- [Lista de tarefas]
1. Reescreva em forma de lista o parágrafo do trecho sobre a poesia de Gullar que começa com “ou combinar o anedótico e o grotesco” e mantenha os fatos principais.
2. Responda a estas perguntas sobre o trecho a respeito da poesia de Gullar:
(a) Nos versos transcritos, onde está a menininha que responde “bom dia”?
(b) Que poema é homenageado por uma enxuta nota lírica?
(c) Que poema o trecho cita como exemplo da combinação do anedótico com o grotesco?

- [Trecho do texto]
De fato, o poema pode fornecer agora um ângulo de observação
que afeta neutralidade, como em “Ocorrência”;

Aí o homem sério entrou e disse: bom dia.
Aí outro homem sério respondeu: bom dia.
Aí a mulher séria respondeu: bom dia.
Aí a menininha no chão respondeu: bom dia.
Aí todos riram de uma vez
Menos as duas cadeiras, a mesa, o jarro, as flores
as paredes, o relógio, a lâmpada, o retrato, os livros
o mata-borrão, os sapatos, as gravatas, as camisas, os lenços
.

ou combinar o anedótico e o grotesco, como em “Um homem ri”.
O melhor estilo moderno entra como irônica rubrica para o “Poema
de adeus ao falado 56”, e uma enxuta nota lírica homenageia “Oswald
morto”. A sensação é a de que Gullar está,
defato, compondo mais organicamente os elementos dramáticos de sua poesia.

- [Dados registrados]
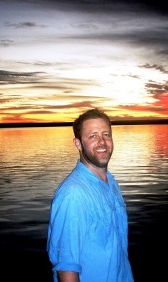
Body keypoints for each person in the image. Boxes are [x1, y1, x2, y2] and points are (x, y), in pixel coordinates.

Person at [47, 108, 134, 282]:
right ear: (78, 143)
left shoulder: (111, 183)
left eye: (106, 135)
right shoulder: (73, 195)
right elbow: (67, 268)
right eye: (92, 136)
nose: (102, 142)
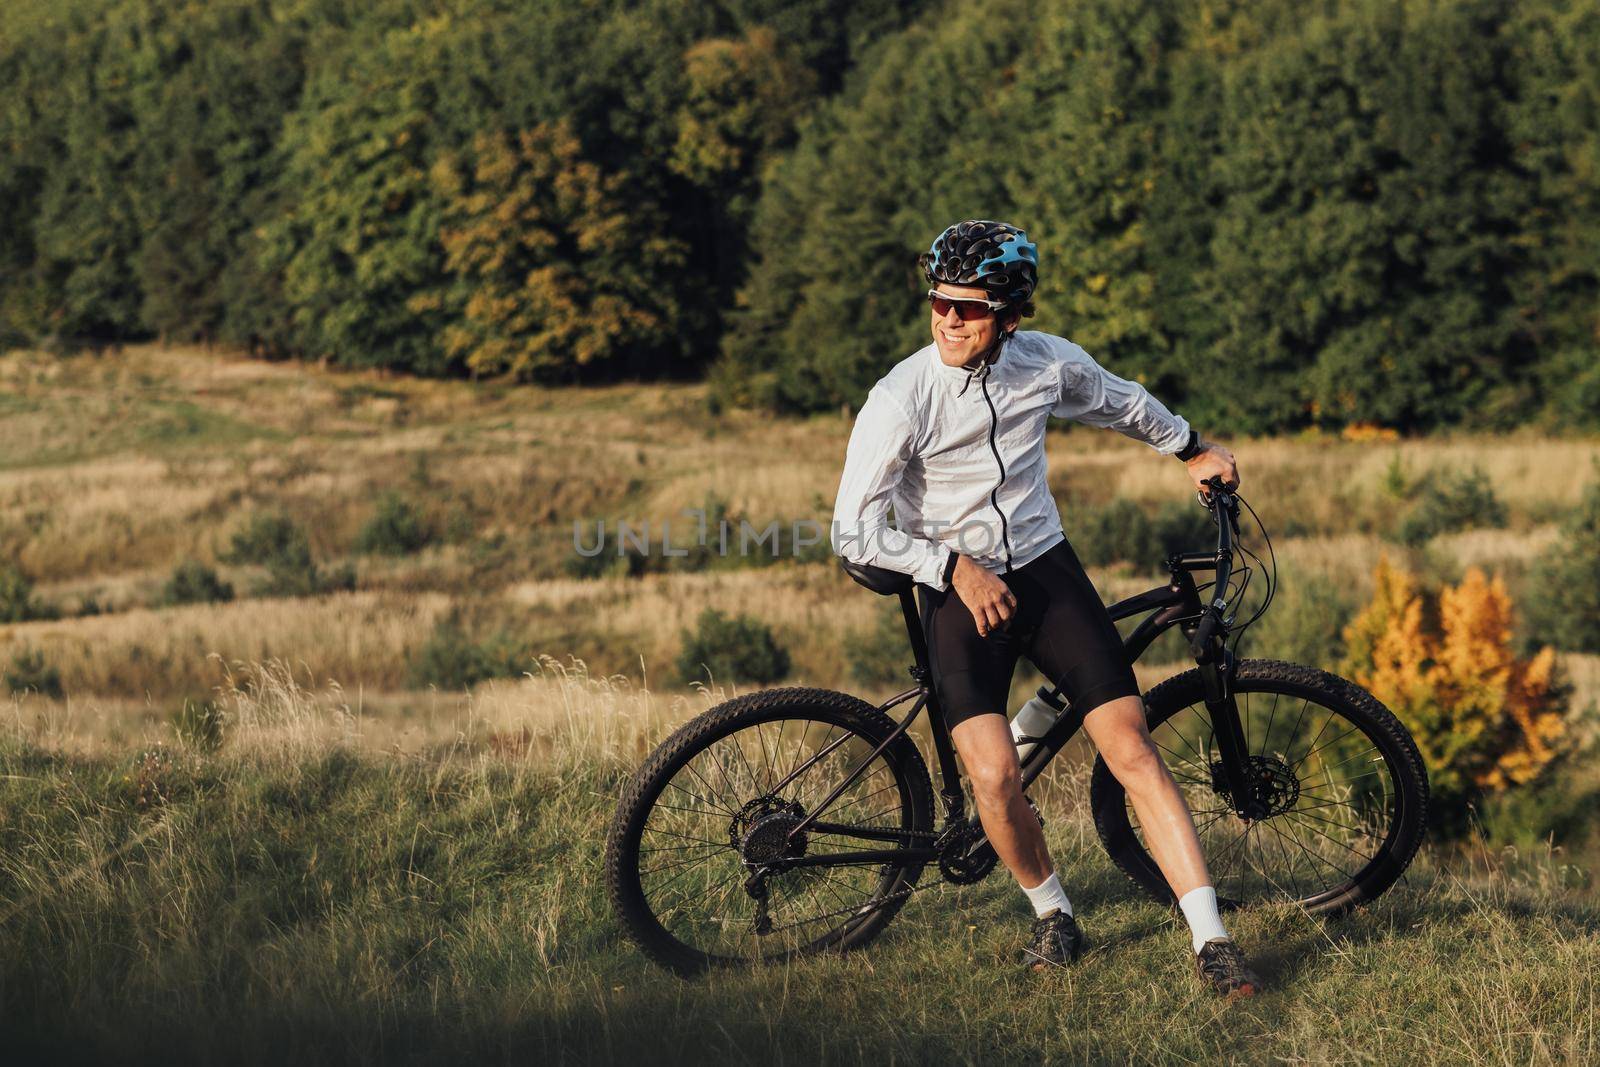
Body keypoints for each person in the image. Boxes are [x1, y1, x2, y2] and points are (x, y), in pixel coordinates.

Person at [830, 219, 1263, 999]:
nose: (948, 320)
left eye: (969, 308)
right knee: (995, 775)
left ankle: (1213, 940)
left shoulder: (1045, 363)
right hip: (952, 587)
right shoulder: (900, 398)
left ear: (1010, 317)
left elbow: (1122, 404)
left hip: (1043, 567)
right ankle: (1053, 911)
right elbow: (851, 528)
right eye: (938, 303)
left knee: (1130, 745)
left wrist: (1192, 446)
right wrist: (952, 567)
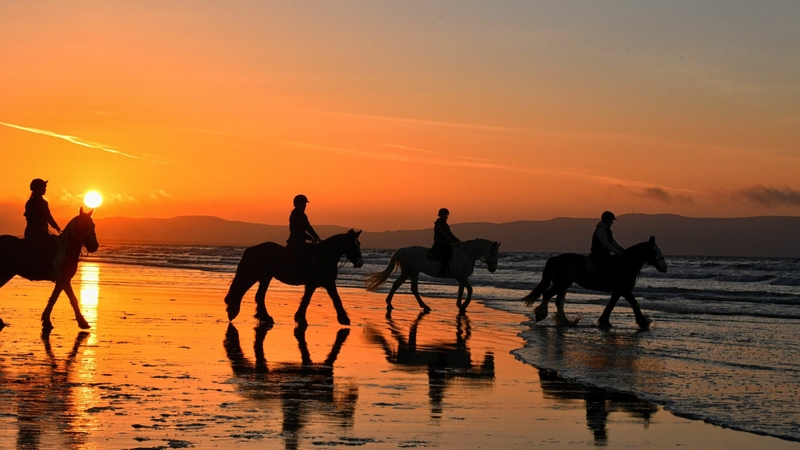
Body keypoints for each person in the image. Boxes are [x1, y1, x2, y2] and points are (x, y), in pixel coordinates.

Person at [24, 178, 61, 264]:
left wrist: (56, 227)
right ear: (38, 188)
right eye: (43, 187)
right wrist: (40, 227)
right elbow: (29, 218)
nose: (45, 189)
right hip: (33, 232)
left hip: (43, 232)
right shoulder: (31, 203)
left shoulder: (44, 202)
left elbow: (49, 217)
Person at [287, 194, 320, 275]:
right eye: (303, 204)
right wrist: (311, 239)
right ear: (298, 204)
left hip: (301, 241)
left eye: (305, 204)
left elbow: (308, 228)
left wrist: (317, 237)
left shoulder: (303, 216)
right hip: (295, 242)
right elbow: (298, 231)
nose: (305, 206)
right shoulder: (295, 215)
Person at [432, 208, 460, 277]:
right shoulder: (439, 224)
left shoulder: (445, 225)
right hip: (440, 243)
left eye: (447, 215)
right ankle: (442, 271)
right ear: (441, 215)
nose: (447, 217)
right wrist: (452, 241)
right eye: (445, 215)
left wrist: (457, 240)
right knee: (446, 255)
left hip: (445, 243)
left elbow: (450, 234)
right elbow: (443, 234)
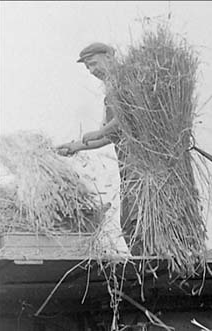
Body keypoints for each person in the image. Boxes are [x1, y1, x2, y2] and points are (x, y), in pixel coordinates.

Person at [57, 42, 138, 252]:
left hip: (143, 161)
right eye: (88, 68)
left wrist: (101, 131)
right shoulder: (111, 90)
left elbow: (130, 116)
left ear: (109, 56)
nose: (92, 72)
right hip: (127, 163)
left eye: (93, 64)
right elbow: (114, 134)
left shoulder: (128, 80)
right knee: (130, 217)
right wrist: (76, 146)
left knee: (138, 215)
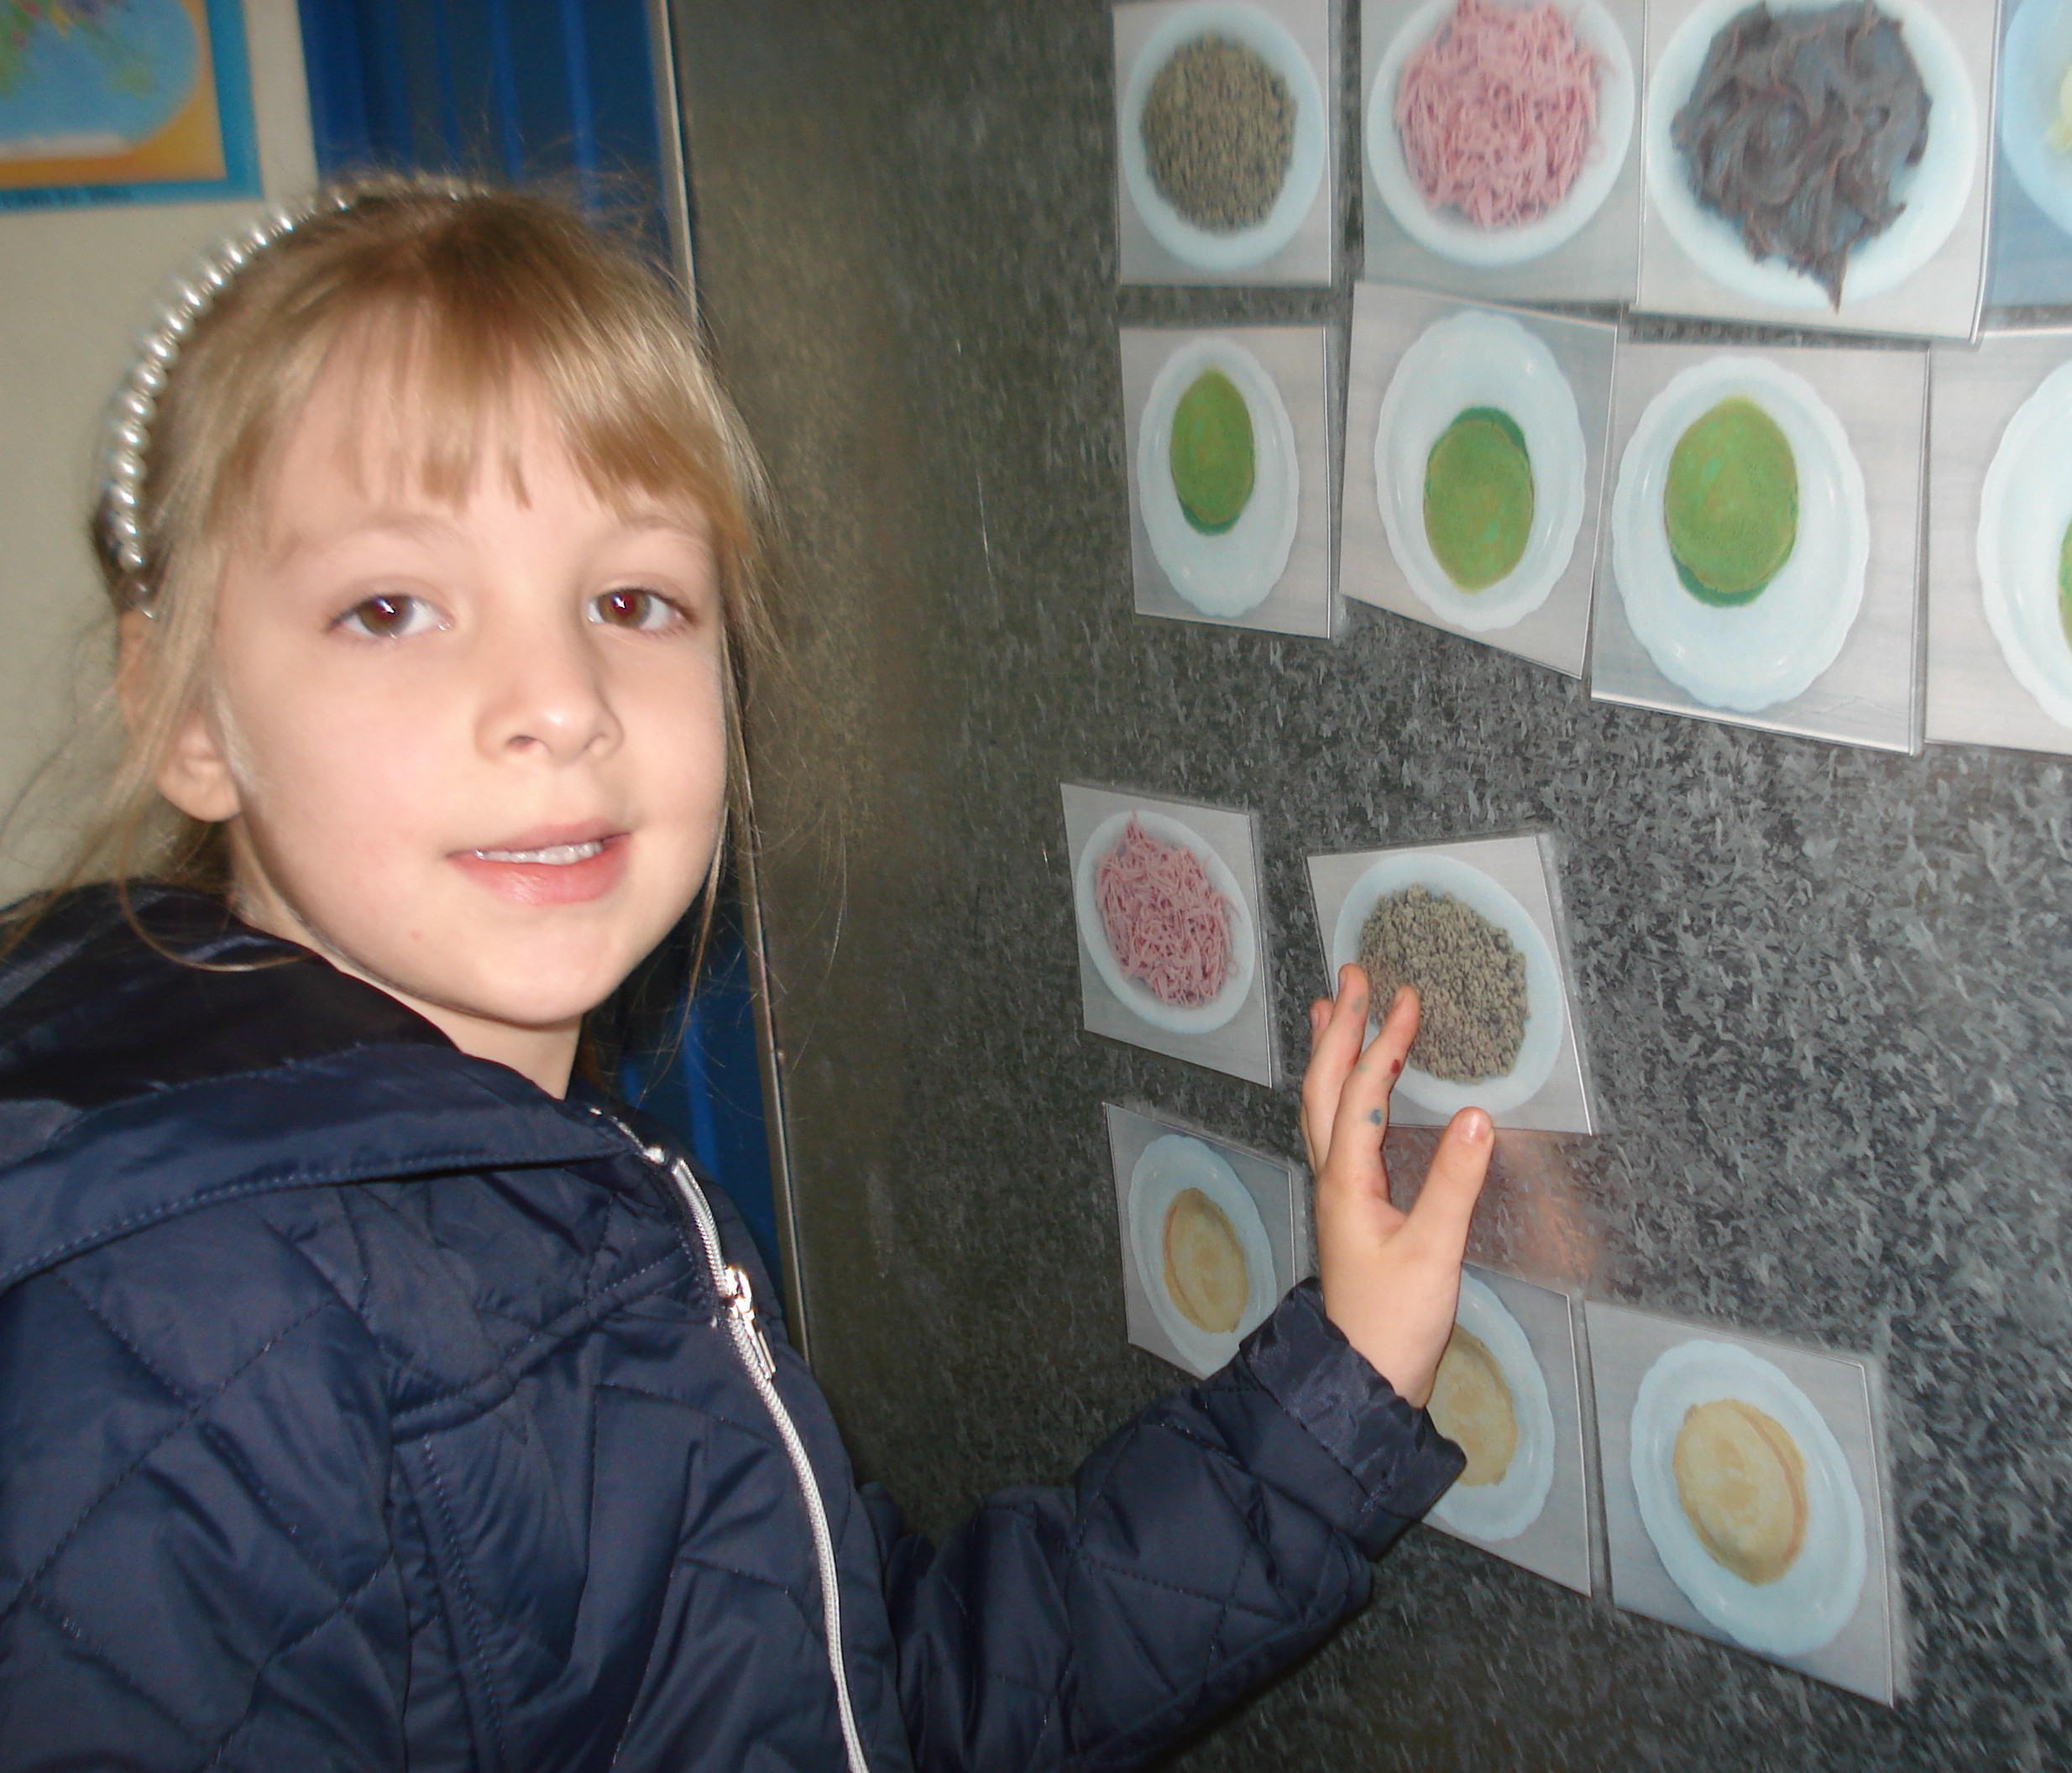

- [Respostas das tarefas]
1.
- O poema pode combinar o anedótico e o grotesco, como em “Um homem ri”.
- O melhor estilo moderno aparece como rubrica irônica no “Poema de adeus ao falado 56”.
- Uma nota lírica enxuta presta homenagem a “Oswald morto”.
- A impressão é de que Gullar compõe de modo mais orgânico os elementos dramáticos de sua poesia.

2.
(a) No chão.
(b) “Oswald morto”.
(c) “Um homem ri”.